El peso sobre los hombros de Leclerc y Hamilton

Charles Leclerc, quien llegó a ser llamado el Predestinado para volver a hacer campeón a la escudería italiana, encara su octava temporada de rojo con la sombra de una lealtad que empieza a parecer masoquismo. Leclerc ya ha dejado claro que 2026 es un año de “ahora o nunca”. Con cláusulas de salida que podrían activarse pronto, Ferrari no puede permitirse fallarle una vez más.

En el otro lado del garaje, la presión es igual de asfixiante. Lewis Hamilton, tras un 2025 para el olvido, en el que no pisó el podio por primera vez en su carrera, necesita que este cambio reglamentario le devuelva un coche capaz de pelear por su octava corona. Si el proyecto de 2026 fracasa, la alianza que prometía ser la más poderosa de la historia podría terminar en un divorcio prematuro y amargo.

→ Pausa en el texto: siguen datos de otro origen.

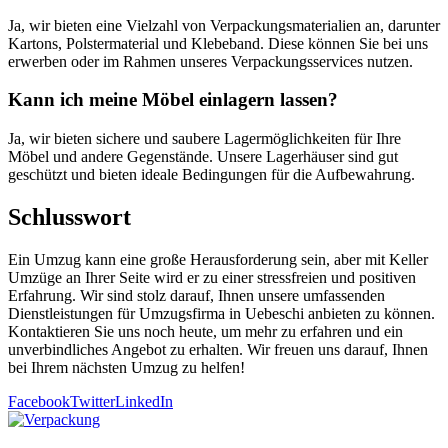
Ja, wir bieten eine Vielzahl von Verpackungsmaterialien an, darunter
Kartons, Polstermaterial und Klebeband. Diese können Sie bei uns
erwerben oder im Rahmen unseres Verpackungsservices nutzen.
Kann ich meine Möbel einlagern lassen?
Ja, wir bieten sichere und saubere Lagermöglichkeiten für Ihre
Möbel und andere Gegenstände. Unsere Lagerhäuser sind gut
geschützt und bieten ideale Bedingungen für die Aufbewahrung.
Schlusswort
Ein Umzug kann eine große Herausforderung sein, aber mit Keller
Umzüge an Ihrer Seite wird er zu einer stressfreien und positiven
Erfahrung. Wir sind stolz darauf, Ihnen unsere umfassenden
Dienstleistungen für Umzugsfirma in Uebeschi anbieten zu können.
Kontaktieren Sie uns noch heute, um mehr zu erfahren und ein
unverbindliches Angebot zu erhalten. Wir freuen uns darauf, Ihnen
bei Ihrem nächsten Umzug zu helfen!
Facebook
Twitter
LinkedIn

Fred Vasseur ha logrado estabilizar el barco, pero en Ferrari la estabilidad no se traduce en contratos infinitos. Tras un 2025 en el que el equipo se desplomó al cuarto puesto del mundial de constructores, el crédito del francés depende totalmente de los resultados inmediatos. La Scuderia necesita capitalizar este nuevo comienzo para evitar un efecto dominó que termine con la salida de sus dos estrellas y su director.

El 2026 representa la frontera entre el renacimiento de un mito o el hundimiento definitivo en la irrelevancia. Para Ferrari, el futuro ya no es “el próximo año”. Es ahora.